The latest data on import and export prices show that there is still enough room for the Federal Reserve to keep monetary policy in accommodative mode. According to data released by the U.S. Bureau of Labor Statistics on Tuesday, import-led inflation remained soft in June, an indication that consumer demand is still vulnerable.
The price level of goods imported into U.S. rose 0.1 percent on the month in June and 1.2 percent on the year, according to the BLS. The monthly increase was, somewhat unsurprisingly, led by higher fuel prices — domestic demand for oil tends to peak in May and June thanks to summer driving. Prices for imported fuel increased 1.2 percent on the month and 5.2 percent on the year, the largest increase since March 2012. The increase in overall fuel import prices was led by a 1.4 percent rise in petroleum prices.
Geopolitical tensions in Iraq have threatened supply, and as a result the price of crude oil has been pushed up to $107 per barrel, its highest level since September 2013. A 6.4 percent rise in petroleum prices and a 9.6 percent increase in natural gas prices drove the 5.2 percent 12-month advance in overall fuel prices in June, BLS data showed.
“The driver [of prices] has been, what if [insurgents] get to the south, which is where the bulk of Iraq’s production and exports are, and what if we see disruptions there?” Amrita Sen, chief oil analyst at Energy Aspects, told CNN Money. “Seasonally we are coming to the peak demand period. We know that Libya is already off line and this is why there is such impetus for an upward movement in oil prices now.”
Libyan supplies are down to about 100,000 barrels per day from 1.4 million a year ago, as rebels have occupied oil fields and major export terminals, and tensions between the warring groups and the government continue, according to CNN Money.
Apart from an increase in fuel prices fuel prices, nonfuel import prices contracted 0.1 percent in June, while they remained unchanged in April and May. In June, lower foods, feeds, and beverage prices, and lower prices for nonfuel industrial supplies and materials led the decline in overall nonfuel import prices. Food, feeds, and beverage import prices contracted 1.7 percent between May and June.
The data suggest that global demand has remained lackluster. Prices for U.S. exports decreased 0.4 percent in June after a marginal 0.1 percent increase in May. The consensus was that exports would grow between 0 and 0.4 percent in June. The decline in export prices was seen in both agricultural as well as non-agricultural prices. Export prices rose a meager 0.2 percent for the year ended in June.

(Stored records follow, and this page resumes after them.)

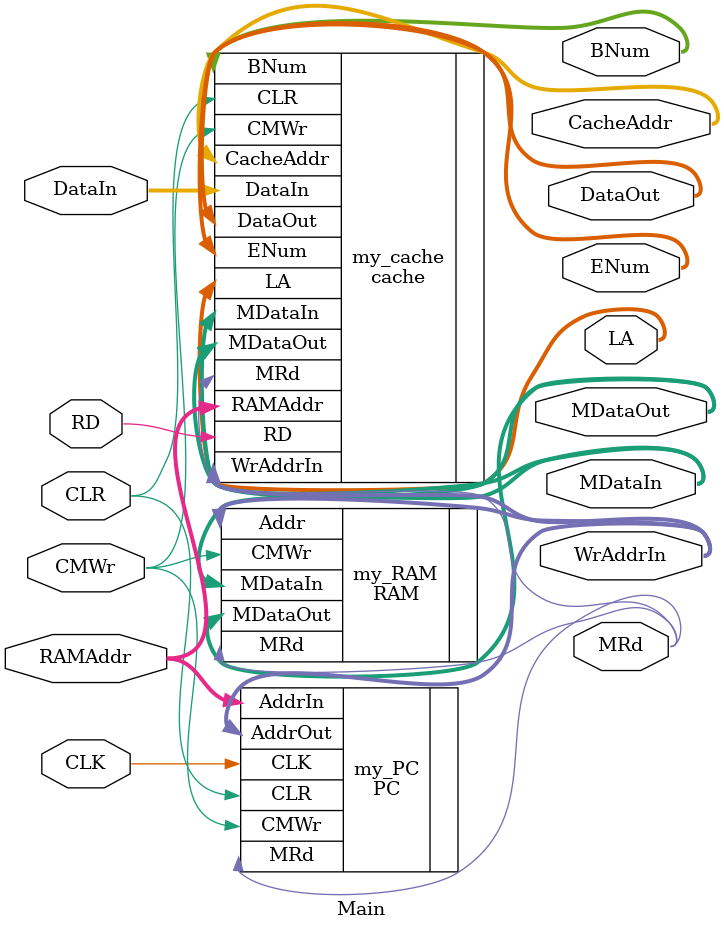
<source format=v>
`timescale 1ns / 1ps

module Main (CLK, CLR, RAMAddr, DataIn, DataOut, MDataIn, MDataOut, RD, CMWr, MRd, WrAddrIn, CacheAddr, ENum, BNum, LA);
	input CLK, CLR, RD, CMWr;
	input [31:0] RAMAddr, DataIn;
	output MRd;
	output [31:0] MDataIn, MDataOut, WrAddrIn, DataOut;
	output [17:0] CacheAddr;
	output [13:0] ENum, BNum;
	output [3:0] LA;
	
	RAM my_RAM (
    .MRd(MRd), 
    .CMWr(CMWr), 
    .Addr(WrAddrIn), 
	 .MDataIn(MDataIn), 
    .MDataOut(MDataOut)
    );
	 
	 cache my_cache (
    .CLR(CLR), 
    .RAMAddr(RAMAddr), 
    .DataIn(DataIn), 
	 .DataOut(DataOut), 
    .MDataIn(MDataOut), 
	 .MDataOut(MDataIn), 
    .RD(RD), 
    .CMWr(CMWr), 
    .MRd(MRd), 
    .WrAddrIn(WrAddrIn), 
    .CacheAddr(CacheAddr), 
    .ENum(ENum), 
    .BNum(BNum), 
    .LA(LA)
    );
	 
	 PC my_PC (
    .CLK(CLK), 
    .CLR(CLR), 
    .MRd(MRd), 
	 .CMWr(CMWr), 
    .AddrIn(RAMAddr), 
    .AddrOut(WrAddrIn)
    );
endmodule

</source>
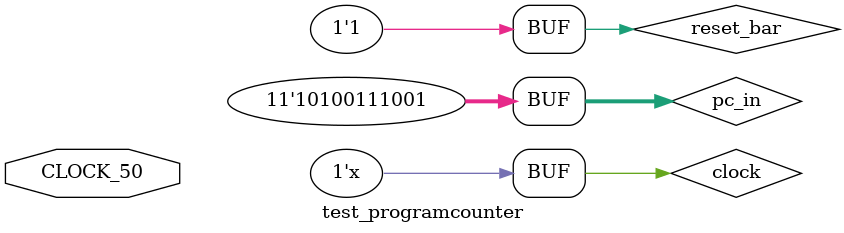
<source format=sv>

`default_nettype none

module test_programcounter(input var logic CLOCK_50);

logic [10:0] pc_in;
logic [10:0] pc_out;
logic clock, reset_bar;

Program_Counter program_counter(pc_in, pc_out, clock, reset_bar);

always #10 clock = ~clock;

initial begin
  clock = 1'b0;
  reset_bar = 1'b0;
  pc_in = 11'd1337;
  #100 reset_bar = 1'b1;  // release from reset
  #100 reset_bar = 1'b0;  // reset
  #100 reset_bar = 1'b1;  // run

end
endmodule

</source>
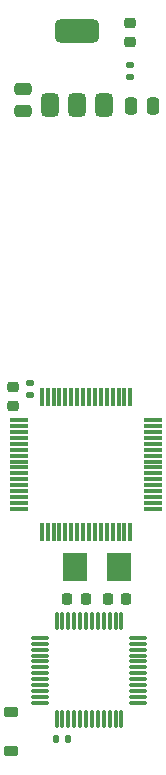
<source format=gtp>
G04 #@! TF.GenerationSoftware,KiCad,Pcbnew,8.0.5*
G04 #@! TF.CreationDate,2024-10-01T14:56:49-07:00*
G04 #@! TF.ProjectId,gr25_nodes,67723235-5f6e-46f6-9465-732e6b696361,rev?*
G04 #@! TF.SameCoordinates,Original*
G04 #@! TF.FileFunction,Paste,Top*
G04 #@! TF.FilePolarity,Positive*
%FSLAX46Y46*%
G04 Gerber Fmt 4.6, Leading zero omitted, Abs format (unit mm)*
G04 Created by KiCad (PCBNEW 8.0.5) date 2024-10-01 14:56:49*
%MOMM*%
%LPD*%
G01*
G04 APERTURE LIST*
G04 Aperture macros list*
%AMRoundRect*
0 Rectangle with rounded corners*
0 $1 Rounding radius*
0 $2 $3 $4 $5 $6 $7 $8 $9 X,Y pos of 4 corners*
0 Add a 4 corners polygon primitive as box body*
4,1,4,$2,$3,$4,$5,$6,$7,$8,$9,$2,$3,0*
0 Add four circle primitives for the rounded corners*
1,1,$1+$1,$2,$3*
1,1,$1+$1,$4,$5*
1,1,$1+$1,$6,$7*
1,1,$1+$1,$8,$9*
0 Add four rect primitives between the rounded corners*
20,1,$1+$1,$2,$3,$4,$5,0*
20,1,$1+$1,$4,$5,$6,$7,0*
20,1,$1+$1,$6,$7,$8,$9,0*
20,1,$1+$1,$8,$9,$2,$3,0*%
G04 Aperture macros list end*
%ADD10RoundRect,0.218750X0.256250X-0.218750X0.256250X0.218750X-0.256250X0.218750X-0.256250X-0.218750X0*%
%ADD11RoundRect,0.250000X-0.475000X0.250000X-0.475000X-0.250000X0.475000X-0.250000X0.475000X0.250000X0*%
%ADD12RoundRect,0.375000X0.375000X-0.625000X0.375000X0.625000X-0.375000X0.625000X-0.375000X-0.625000X0*%
%ADD13RoundRect,0.500000X1.400000X-0.500000X1.400000X0.500000X-1.400000X0.500000X-1.400000X-0.500000X0*%
%ADD14RoundRect,0.135000X-0.185000X0.135000X-0.185000X-0.135000X0.185000X-0.135000X0.185000X0.135000X0*%
%ADD15R,2.000000X2.400000*%
%ADD16RoundRect,0.250000X-0.250000X-0.475000X0.250000X-0.475000X0.250000X0.475000X-0.250000X0.475000X0*%
%ADD17RoundRect,0.225000X-0.225000X-0.250000X0.225000X-0.250000X0.225000X0.250000X-0.225000X0.250000X0*%
%ADD18RoundRect,0.225000X0.225000X0.250000X-0.225000X0.250000X-0.225000X-0.250000X0.225000X-0.250000X0*%
%ADD19RoundRect,0.225000X-0.375000X0.225000X-0.375000X-0.225000X0.375000X-0.225000X0.375000X0.225000X0*%
%ADD20RoundRect,0.075000X-0.075000X0.662500X-0.075000X-0.662500X0.075000X-0.662500X0.075000X0.662500X0*%
%ADD21RoundRect,0.075000X-0.662500X0.075000X-0.662500X-0.075000X0.662500X-0.075000X0.662500X0.075000X0*%
%ADD22RoundRect,0.075000X0.075000X-0.700000X0.075000X0.700000X-0.075000X0.700000X-0.075000X-0.700000X0*%
%ADD23RoundRect,0.075000X0.700000X-0.075000X0.700000X0.075000X-0.700000X0.075000X-0.700000X-0.075000X0*%
%ADD24RoundRect,0.218750X-0.256250X0.218750X-0.256250X-0.218750X0.256250X-0.218750X0.256250X0.218750X0*%
%ADD25RoundRect,0.135000X-0.135000X-0.185000X0.135000X-0.185000X0.135000X0.185000X-0.135000X0.185000X0*%
G04 APERTURE END LIST*
D10*
G04 #@! TO.C,D1*
X123500000Y-31287501D03*
X123500000Y-29712499D03*
G04 #@! TD*
D11*
G04 #@! TO.C,C7*
X114400000Y-35250000D03*
X114400000Y-37150000D03*
G04 #@! TD*
D12*
G04 #@! TO.C,U4*
X116700000Y-36650000D03*
X119000000Y-36649999D03*
D13*
X119000000Y-30350001D03*
D12*
X121300000Y-36650000D03*
G04 #@! TD*
D14*
G04 #@! TO.C,R3*
X123500000Y-33240000D03*
X123500000Y-34260000D03*
G04 #@! TD*
D15*
G04 #@! TO.C,Y1*
X122512501Y-75750000D03*
X118812499Y-75750000D03*
G04 #@! TD*
D16*
G04 #@! TO.C,C6*
X123550000Y-36750000D03*
X125450000Y-36750000D03*
G04 #@! TD*
D17*
G04 #@! TO.C,C9*
X121612500Y-78500000D03*
X123162500Y-78500000D03*
G04 #@! TD*
D18*
G04 #@! TO.C,C10*
X119712500Y-78500000D03*
X118162500Y-78500000D03*
G04 #@! TD*
D19*
G04 #@! TO.C,D4*
X113400000Y-88050000D03*
X113400000Y-91350000D03*
G04 #@! TD*
D20*
G04 #@! TO.C,U5*
X122750000Y-80337500D03*
X122250000Y-80337500D03*
X121750000Y-80337500D03*
X121249999Y-80337500D03*
X120750000Y-80337500D03*
X120250000Y-80337500D03*
X119750000Y-80337500D03*
X119250000Y-80337500D03*
X118750001Y-80337500D03*
X118250000Y-80337500D03*
X117750000Y-80337500D03*
X117250000Y-80337500D03*
D21*
X115837500Y-81750000D03*
X115837500Y-82250000D03*
X115837500Y-82750000D03*
X115837500Y-83250001D03*
X115837500Y-83750000D03*
X115837500Y-84250000D03*
X115837500Y-84750000D03*
X115837500Y-85250000D03*
X115837500Y-85749999D03*
X115837500Y-86250000D03*
X115837500Y-86750000D03*
X115837500Y-87250000D03*
D20*
X117250000Y-88662500D03*
X117750000Y-88662500D03*
X118250000Y-88662500D03*
X118750001Y-88662500D03*
X119250000Y-88662500D03*
X119750000Y-88662500D03*
X120250000Y-88662500D03*
X120750000Y-88662500D03*
X121249999Y-88662500D03*
X121750000Y-88662500D03*
X122250000Y-88662500D03*
X122750000Y-88662500D03*
D21*
X124162500Y-87250000D03*
X124162500Y-86750000D03*
X124162500Y-86250000D03*
X124162500Y-85749999D03*
X124162500Y-85250000D03*
X124162500Y-84750000D03*
X124162500Y-84250000D03*
X124162500Y-83750000D03*
X124162500Y-83250001D03*
X124162500Y-82750000D03*
X124162500Y-82250000D03*
X124162500Y-81750000D03*
G04 #@! TD*
D14*
G04 #@! TO.C,R18*
X115000000Y-60190000D03*
X115000000Y-61210000D03*
G04 #@! TD*
D22*
G04 #@! TO.C,U1*
X116000001Y-72750000D03*
X116500000Y-72750000D03*
X117000000Y-72750000D03*
X117500000Y-72750000D03*
X118000000Y-72750000D03*
X118500001Y-72750000D03*
X119000000Y-72750000D03*
X119500000Y-72750000D03*
X120000000Y-72750000D03*
X120500000Y-72750000D03*
X120999999Y-72750000D03*
X121500000Y-72750000D03*
X122000000Y-72750000D03*
X122500000Y-72750000D03*
X123000000Y-72750000D03*
X123499999Y-72750000D03*
D23*
X125425000Y-70824999D03*
X125425000Y-70325000D03*
X125425000Y-69825000D03*
X125425000Y-69325000D03*
X125425000Y-68825000D03*
X125425000Y-68324999D03*
X125425000Y-67825000D03*
X125425000Y-67325000D03*
X125425000Y-66825000D03*
X125425000Y-66325000D03*
X125425000Y-65825001D03*
X125425000Y-65325000D03*
X125425000Y-64825000D03*
X125425000Y-64325000D03*
X125425000Y-63825000D03*
X125425000Y-63325001D03*
D22*
X123499999Y-61400000D03*
X123000000Y-61400000D03*
X122500000Y-61400000D03*
X122000000Y-61400000D03*
X121500000Y-61400000D03*
X120999999Y-61400000D03*
X120500000Y-61400000D03*
X120000000Y-61400000D03*
X119500000Y-61400000D03*
X119000000Y-61400000D03*
X118500001Y-61400000D03*
X118000000Y-61400000D03*
X117500000Y-61400000D03*
X117000000Y-61400000D03*
X116500000Y-61400000D03*
X116000001Y-61400000D03*
D23*
X114075000Y-63325001D03*
X114075000Y-63825000D03*
X114075000Y-64325000D03*
X114075000Y-64825000D03*
X114075000Y-65325000D03*
X114075000Y-65825001D03*
X114075000Y-66325000D03*
X114075000Y-66825000D03*
X114075000Y-67325000D03*
X114075000Y-67825000D03*
X114075000Y-68324999D03*
X114075000Y-68825000D03*
X114075000Y-69325000D03*
X114075000Y-69825000D03*
X114075000Y-70325000D03*
X114075000Y-70824999D03*
G04 #@! TD*
D24*
G04 #@! TO.C,D5*
X113600000Y-60512500D03*
X113600000Y-62087500D03*
G04 #@! TD*
D25*
G04 #@! TO.C,R12*
X117200000Y-90300000D03*
X118219998Y-90300000D03*
G04 #@! TD*
M02*

</source>
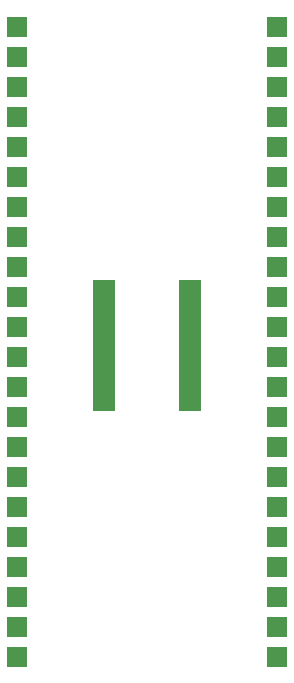
<source format=gts>
G04*
G04 #@! TF.GenerationSoftware,Altium Limited,Altium Designer,20.2.4 (192)*
G04*
G04 Layer_Color=8388736*
%FSLAX44Y44*%
%MOMM*%
G71*
G04*
G04 #@! TF.SameCoordinates,5829A05F-E1E1-40F9-AA7D-9744E717BD19*
G04*
G04*
G04 #@! TF.FilePolarity,Negative*
G04*
G01*
G75*
%ADD13R,1.8542X0.5080*%
%ADD14R,1.7272X1.7272*%
D13*
X146322Y-217422D02*
D03*
Y-222502D02*
D03*
Y-227582D02*
D03*
Y-232408D02*
D03*
Y-237488D02*
D03*
Y-242568D02*
D03*
Y-247394D02*
D03*
Y-252474D02*
D03*
Y-257554D02*
D03*
Y-262380D02*
D03*
Y-267460D02*
D03*
Y-272540D02*
D03*
Y-277620D02*
D03*
Y-282446D02*
D03*
Y-287526D02*
D03*
Y-292606D02*
D03*
Y-297432D02*
D03*
Y-302512D02*
D03*
Y-307592D02*
D03*
Y-312418D02*
D03*
Y-317498D02*
D03*
Y-322578D02*
D03*
X73678D02*
D03*
Y-317498D02*
D03*
Y-312418D02*
D03*
Y-307592D02*
D03*
Y-302512D02*
D03*
Y-297432D02*
D03*
Y-292606D02*
D03*
Y-287526D02*
D03*
Y-282446D02*
D03*
Y-277620D02*
D03*
Y-272540D02*
D03*
Y-267460D02*
D03*
Y-262380D02*
D03*
Y-257554D02*
D03*
Y-252474D02*
D03*
Y-247394D02*
D03*
Y-242568D02*
D03*
Y-237488D02*
D03*
Y-232408D02*
D03*
Y-227582D02*
D03*
Y-222502D02*
D03*
Y-217422D02*
D03*
D14*
X220000Y-330200D02*
D03*
Y-355600D02*
D03*
Y-304800D02*
D03*
Y-279400D02*
D03*
Y-254000D02*
D03*
Y-228600D02*
D03*
Y-203200D02*
D03*
Y-177800D02*
D03*
Y-152400D02*
D03*
Y-127000D02*
D03*
Y-101600D02*
D03*
Y-76200D02*
D03*
Y-50800D02*
D03*
Y-25400D02*
D03*
Y0D02*
D03*
Y-533400D02*
D03*
Y-508000D02*
D03*
Y-482600D02*
D03*
Y-457200D02*
D03*
Y-431800D02*
D03*
Y-406400D02*
D03*
Y-381000D02*
D03*
X0Y-152400D02*
D03*
Y-127000D02*
D03*
Y-101600D02*
D03*
Y-76200D02*
D03*
Y-50800D02*
D03*
Y-25400D02*
D03*
Y0D02*
D03*
Y-533400D02*
D03*
Y-508000D02*
D03*
Y-482600D02*
D03*
Y-457200D02*
D03*
Y-431800D02*
D03*
Y-406400D02*
D03*
Y-381000D02*
D03*
Y-355600D02*
D03*
Y-330200D02*
D03*
Y-304800D02*
D03*
Y-279400D02*
D03*
Y-254000D02*
D03*
Y-228600D02*
D03*
Y-177800D02*
D03*
Y-203200D02*
D03*
M02*

</source>
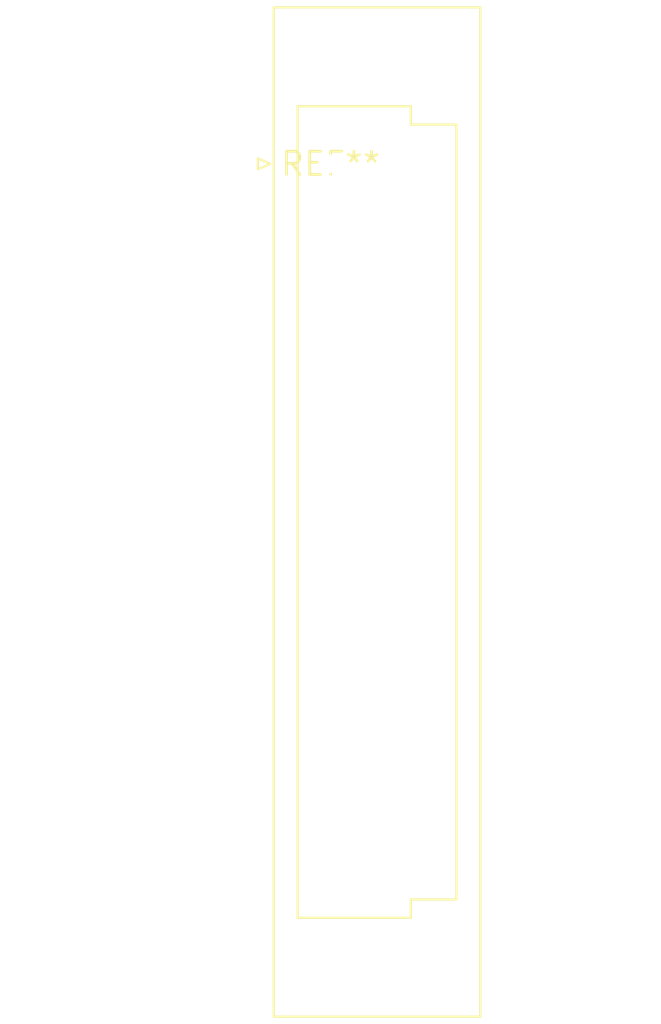
<source format=kicad_pcb>
(kicad_pcb (version 20240108) (generator pcbnew)

  (general
    (thickness 1.6)
  )

  (paper "A4")
  (layers
    (0 "F.Cu" signal)
    (31 "B.Cu" signal)
    (32 "B.Adhes" user "B.Adhesive")
    (33 "F.Adhes" user "F.Adhesive")
    (34 "B.Paste" user)
    (35 "F.Paste" user)
    (36 "B.SilkS" user "B.Silkscreen")
    (37 "F.SilkS" user "F.Silkscreen")
    (38 "B.Mask" user)
    (39 "F.Mask" user)
    (40 "Dwgs.User" user "User.Drawings")
    (41 "Cmts.User" user "User.Comments")
    (42 "Eco1.User" user "User.Eco1")
    (43 "Eco2.User" user "User.Eco2")
    (44 "Edge.Cuts" user)
    (45 "Margin" user)
    (46 "B.CrtYd" user "B.Courtyard")
    (47 "F.CrtYd" user "F.Courtyard")
    (48 "B.Fab" user)
    (49 "F.Fab" user)
    (50 "User.1" user)
    (51 "User.2" user)
    (52 "User.3" user)
    (53 "User.4" user)
    (54 "User.5" user)
    (55 "User.6" user)
    (56 "User.7" user)
    (57 "User.8" user)
    (58 "User.9" user)
  )

  (setup
    (pad_to_mask_clearance 0)
    (pcbplotparams
      (layerselection 0x00010fc_ffffffff)
      (plot_on_all_layers_selection 0x0000000_00000000)
      (disableapertmacros false)
      (usegerberextensions false)
      (usegerberattributes false)
      (usegerberadvancedattributes false)
      (creategerberjobfile false)
      (dashed_line_dash_ratio 12.000000)
      (dashed_line_gap_ratio 3.000000)
      (svgprecision 4)
      (plotframeref false)
      (viasonmask false)
      (mode 1)
      (useauxorigin false)
      (hpglpennumber 1)
      (hpglpenspeed 20)
      (hpglpendiameter 15.000000)
      (dxfpolygonmode false)
      (dxfimperialunits false)
      (dxfusepcbnewfont false)
      (psnegative false)
      (psa4output false)
      (plotreference false)
      (plotvalue false)
      (plotinvisibletext false)
      (sketchpadsonfab false)
      (subtractmaskfromsilk false)
      (outputformat 1)
      (mirror false)
      (drillshape 1)
      (scaleselection 1)
      (outputdirectory "")
    )
  )

  (net 0 "")

  (footprint "DIN41612_R2_2x16_Male_Vertical_THT" (layer "F.Cu") (at 0 0))

)

</source>
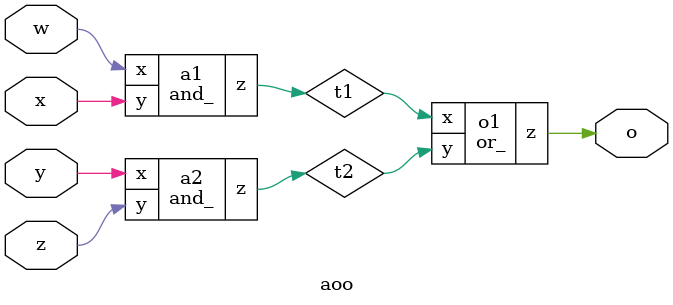
<source format=v>
module and_(x,y,z);
  input wire x,y;
  output wire z;

  assign z = x & y;
endmodule

module or_(x,y,z);
  input wire x,y;
  output wire z;

  assign z = x & y;
endmodule

module aoo(w,x,y,z,o);
  input wire w,x,y,z;
  output wire o;
  wire t1,t2;

  and_ a1(w,x,t1), a2(y,z,t2);
  or_  o1(t1,t2,o);
endmodule

</source>
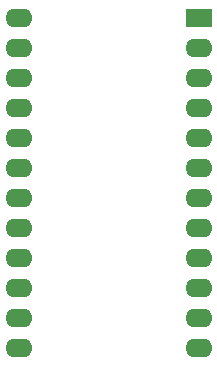
<source format=gbr>
G04 #@! TF.FileFunction,Copper,L2,Bot,Signal*
%FSLAX46Y46*%
G04 Gerber Fmt 4.6, Leading zero omitted, Abs format (unit mm)*
G04 Created by KiCad (PCBNEW (after 2015-may-25 BZR unknown)-product) date 6/28/2015 12:11:07 AM*
%MOMM*%
G01*
G04 APERTURE LIST*
%ADD10C,0.100000*%
%ADD11R,2.286000X1.574800*%
%ADD12O,2.286000X1.574800*%
G04 APERTURE END LIST*
D10*
D11*
X75184000Y-35306000D03*
D12*
X75184000Y-37846000D03*
X75184000Y-40386000D03*
X75184000Y-42926000D03*
X75184000Y-45466000D03*
X75184000Y-48006000D03*
X75184000Y-50546000D03*
X75184000Y-53086000D03*
X75184000Y-55626000D03*
X75184000Y-58166000D03*
X75184000Y-60706000D03*
X75184000Y-63246000D03*
X59944000Y-63246000D03*
X59944000Y-60706000D03*
X59944000Y-58166000D03*
X59944000Y-55626000D03*
X59944000Y-53086000D03*
X59944000Y-50546000D03*
X59944000Y-48006000D03*
X59944000Y-45466000D03*
X59944000Y-42926000D03*
X59944000Y-40386000D03*
X59944000Y-37846000D03*
X59944000Y-35306000D03*
M02*

</source>
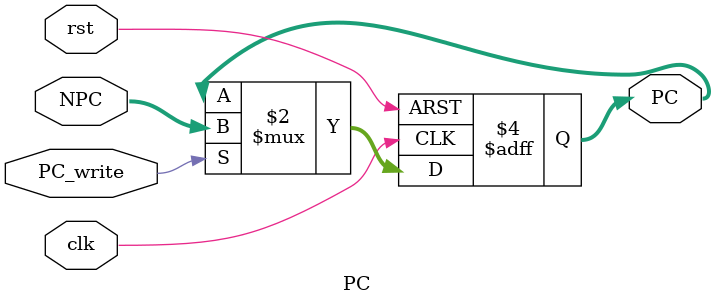
<source format=v>
module PC(clk,
          rst,
          NPC,
          PC,
          PC_write);
    
    input              clk;
    input              rst;
    input       [31:0] NPC;
    input              PC_write;
    output reg  [31:0] PC;

    always @(posedge clk, posedge rst)
        if (rst)
            PC <= 32'h0000_0000;
        else if(PC_write)
            PC <= NPC;   
    
endmodule
    

</source>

Agricultural export prices fell 1.8 percent in June, led by a 11.2 percent drop in wheat prices, a 7.5 percent fall in fruit prices, and an 8.1 percent decrease in corn prices. Agricultural prices decreased 1.2 percent over the past year. As more and more importing economies in Europe and Asia become self-sufficient in agricultural production, demand for American agricultural products has declined.
The decline in export prices of nonagricultural industrial supplies and materials sharpened to 1 percent in June following a decrease of 0.1 percent in May. A 1.5 percent drop in fuel prices, a 3.9 percent decline in gold prices, and a 0.6 percent decrease in chemicals prices contributed the most to the overall drop in nonagricultural industrial supplies and materials prices in June.
Talking specifically about bilateral trade, import prices from China and Japan remained unchanged in June. But prices for imports from Japan fell 1.6 percent from June last year. Higher petroleum prices pushed import prices from Canada up 0.6 percent in June, indicating that U.S. is trying to diversify its source of fuel oil imports.
The gap between U.S. imports and exports of goods and services narrowed 5.5 percent to $44.4 billion in May from $47 billion in April, according to data published by U.S. Bureau of Economic Analysis on Thursday. But demand as measured by level of prices still remains fragile.